Roadblocks on the Information Highway

By Charles E. Gardner

SECTION THREE:
Understanding the tools users need

The users pushing IM departments to buy spreadsheet software in the early 1980s were the micro-computer programers of the late 1970s who immediately saw spreadsheets as the perfect problem solving tool for the end-user. It probably would have taken IM another five years to come to the same conclusion by themselves because even today they resist the concept of using the computer as a tool to independently empower the end-user.

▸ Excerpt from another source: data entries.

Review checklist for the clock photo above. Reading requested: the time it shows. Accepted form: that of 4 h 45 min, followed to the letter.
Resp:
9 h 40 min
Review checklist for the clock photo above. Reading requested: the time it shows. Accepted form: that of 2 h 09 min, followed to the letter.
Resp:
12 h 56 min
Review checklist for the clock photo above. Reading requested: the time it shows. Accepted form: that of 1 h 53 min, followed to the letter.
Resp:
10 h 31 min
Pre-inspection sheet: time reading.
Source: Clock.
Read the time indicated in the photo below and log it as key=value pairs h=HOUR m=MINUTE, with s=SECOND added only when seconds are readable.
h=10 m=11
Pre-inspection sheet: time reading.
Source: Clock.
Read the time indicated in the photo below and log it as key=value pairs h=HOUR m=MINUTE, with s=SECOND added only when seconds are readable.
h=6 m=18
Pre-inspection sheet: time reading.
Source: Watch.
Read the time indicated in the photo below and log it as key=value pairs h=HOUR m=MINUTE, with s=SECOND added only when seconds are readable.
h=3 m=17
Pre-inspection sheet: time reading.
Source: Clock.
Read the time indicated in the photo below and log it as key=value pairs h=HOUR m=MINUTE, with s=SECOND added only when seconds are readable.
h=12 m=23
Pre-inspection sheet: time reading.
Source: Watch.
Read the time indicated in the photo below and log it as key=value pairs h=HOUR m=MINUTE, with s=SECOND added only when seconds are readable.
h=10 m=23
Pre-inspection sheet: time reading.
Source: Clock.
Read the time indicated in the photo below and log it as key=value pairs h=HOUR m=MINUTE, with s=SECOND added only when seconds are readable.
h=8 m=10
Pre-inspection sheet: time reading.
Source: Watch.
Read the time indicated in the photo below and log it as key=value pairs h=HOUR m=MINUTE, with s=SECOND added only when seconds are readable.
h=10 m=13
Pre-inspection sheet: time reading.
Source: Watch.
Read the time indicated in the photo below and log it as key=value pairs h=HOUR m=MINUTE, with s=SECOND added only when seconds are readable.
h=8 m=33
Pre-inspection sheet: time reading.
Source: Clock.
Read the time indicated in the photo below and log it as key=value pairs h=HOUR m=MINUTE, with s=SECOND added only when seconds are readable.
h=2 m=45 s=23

The Spreadsheet Revolution

What's software?

Although spreadsheets such as VisiCalc had been in use on Apple IIs and Radio Shack microcomputers for several years, the introduction and mass marketing of Lotus 1-2-3 in the early 1980s sparked a sudden revolt in the workplace that IM departments were totally unprepared for. At that time most people were unfamiliar with the term "software" because they did not make a distinction between the programing and computer that ran it. If they used a computer at work at all it was most likely an OIS word processor or a turn-key accounting package on a mainframe run by the IM department.

Until the introduction of Lotus 1-2-3 and IBM PC the entire history of corporate computing had consisted of IM installing turn-key systems and saying, "Here use this, it's exactly what you need.". Most of the time it wasn't, but when the users asked for changes IM couldn't or wouldn't make them.

Lotus 1-2-3 was the first mass-marketed end-user software. Its TV ads made many computer users realize for the first time they had a choice of what they ran on their terminals and they asked for it. IM managers responded by circling the wagons.

If it wasn't for Lotus 1-2-3 you'd still be using the mainframe

Spreadsheets exposed the first crack in the IM armor. It proved impossible to run spreadsheet programs on a mini-computer, so PCs slowly started to appear in offices, usually next to the mini-computer terminals. In the early days of PCs it would not be uncommon to find a financial manager modeling a budget on a PC using Lotus 1-2-3, then re-keying the totals on the mainframe terminal next to it to produce the "official" report.

Two classes of Lotus 1-2-3 spreadsheet users evolved. The first never got beyond basic arithmetic, and they would continue to be led like sheep by IM bureaucracies who had learned that controlling PC software purchases was almost as effective as keeping users on a copper leash. IM would decide on a package, usually the least expensive, define it as the corporate standard and tell the users, "Here use this, it's exactly what you need."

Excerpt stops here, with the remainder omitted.